Agreed, debian stable is ok if you stick in the same stable version. Upgrading between stable releases can be… problematic.

With openbsd its mostly just a matter of reading release notes to see what config files need to be looked at. I’ve never had a linux distro be as straight forward as openbsd in this regard. And that is why it runs all my routing duties.

1. 1

Regular security or point release upgrades never break, so I imagine you’re talking of an upgrade to a new major release. Do you remember which version you’ve tried to upgrade to and what went wrong exactly?

1. 7

TIL: we need more managers sitting in rooms enforcing processes. Cool.

1. 4

I think it’s more like we still need the usual amount of managers enforcing process.

Just like scaling a server backend requires certain coordination technologies (load balancers, container orchestration), scaling a human organization does too (including managers sitting in rooms reviewing change plans).

1. 8

Not surprised. News at 11.

So what useful things do lobsters people put in their motd?

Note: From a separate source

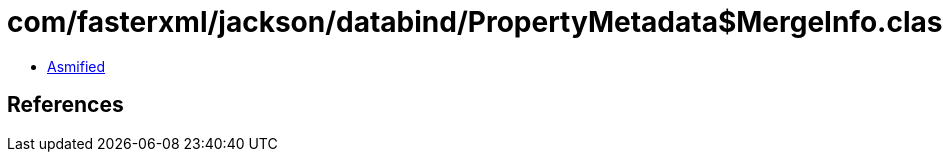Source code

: = com/fasterxml/jackson/databind/PropertyMetadata$MergeInfo.class

 - link:PropertyMetadata$MergeInfo-asmified.java[Asmified]

== References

My machines are named after Father Ted characters. So, naturally, all motds contain quotes from Father Ted characters. Rewatching an episode with a particular character to hunt for quotes while setting up and naming a new machine has become a ritual of mine :)

1. 11

Shameless plug, I made this years ago to make pretty pictures for my motd: https://max.io/bash.html

1. 2

This is amazing, you should post this

2. 7

So what useful things do lobsters people put in their motd?

We (Wikimedia Foundation) show: kernel and distro version, server role in puppet, last puppet run, machine installation date and last login. For example:

Linux cp1049 4.9.0-0.bpo.2-amd64 #1 SMP Debian 4.9.13-1~bpo8+1 (2017-02-27) x86_64
Debian GNU/Linux 8.8 (jessie)
The last Puppet run was at Fri Jun 30 07:30:49 UTC 2017 (22 minutes ago).
Debian GNU/Linux 8 auto-installed on Fri Mar 13 17:57:50 UTC 2015.
Last login: Thu Jun 29 15:51:39 2017 from bast3002.wikimedia.org

1. 3

Nothing. Our servers are terminated and replaced on a frequent enough basis that spending time on MOTDs would be a waste.

1. 3

That’s very pragmatic, but also a bit boring. No time for easter eggs?

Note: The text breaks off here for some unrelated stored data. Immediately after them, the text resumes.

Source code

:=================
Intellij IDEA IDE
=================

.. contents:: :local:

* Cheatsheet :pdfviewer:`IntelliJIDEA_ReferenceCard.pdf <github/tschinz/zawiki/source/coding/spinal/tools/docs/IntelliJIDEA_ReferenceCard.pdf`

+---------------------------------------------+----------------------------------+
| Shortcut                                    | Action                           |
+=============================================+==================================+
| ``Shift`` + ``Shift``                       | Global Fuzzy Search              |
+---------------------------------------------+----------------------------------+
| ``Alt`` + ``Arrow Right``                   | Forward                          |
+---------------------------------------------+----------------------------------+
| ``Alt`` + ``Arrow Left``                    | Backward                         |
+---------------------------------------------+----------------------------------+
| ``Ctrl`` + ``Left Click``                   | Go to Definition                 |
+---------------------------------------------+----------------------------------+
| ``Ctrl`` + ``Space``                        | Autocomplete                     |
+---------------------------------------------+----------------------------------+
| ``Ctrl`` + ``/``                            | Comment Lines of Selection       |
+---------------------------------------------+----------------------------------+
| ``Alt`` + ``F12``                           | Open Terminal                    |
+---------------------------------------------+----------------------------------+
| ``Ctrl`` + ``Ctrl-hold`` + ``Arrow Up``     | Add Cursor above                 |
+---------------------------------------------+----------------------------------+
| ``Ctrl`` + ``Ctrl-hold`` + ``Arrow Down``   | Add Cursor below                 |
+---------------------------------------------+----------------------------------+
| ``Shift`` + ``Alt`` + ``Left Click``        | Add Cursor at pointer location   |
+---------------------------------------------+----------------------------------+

If no other lobster replies to this thread, yer all a bunch of boring bishops ;)

1. 2

some figlet and lolcat action for me. variety is the spice of life.

1. 2

Our easter eggs mostly end up in some other part of the stack. SSH-ing into a machine is pretty much reserved for major outages.

1. 1

I miss Easter Eggs. The Word and Excel ones were fun to show kids in class. Also a lesson about the threat of subversion where management and/or customers didn’t notice an entire game hidden in their office software. “Code rah… review? I don’t think we’ve done anything like that over here…” ;)

1. 0

No time for easter eggs?

No time for celebrity worshipping.

1. 10

Easter eggs don’t necessarily involve a personality cult. They can just be silly jokes.

2. 3

I only put the most import things: http://ix.io/y6E (best viewed in terminal)

1. 3

So what useful things do lobsters people put in their motd?

The server hostname.

1. 2

I normally use a template and regenerate stats about the system using cron. Things like tailing the last few entries from auth.log etc, nothing too fancy.

1. 2
> cat /etc/motd
mksh: cat: /etc/motd: No such file or directory


guess I’m a boring bishop too :(

1. 2

Nice to see another Father Ted fan here - I’m surprised you haven’t created a custom fortune data file just for the purpose :)

Although almost all of my personal systems are configuration managed, I do still log in to them regularly (they’re halfway between pets and cattle) so a customised MOTD is something I’ve been meaning to look at for ages. Something showing load, pending package updates, etc (I only automatically install security updates). One day…

1. 2

I normally use update-motd to show a summary of key services the machine handles. Helps to prevent “oops” moments because you forgot what services it runs and reboot/etc.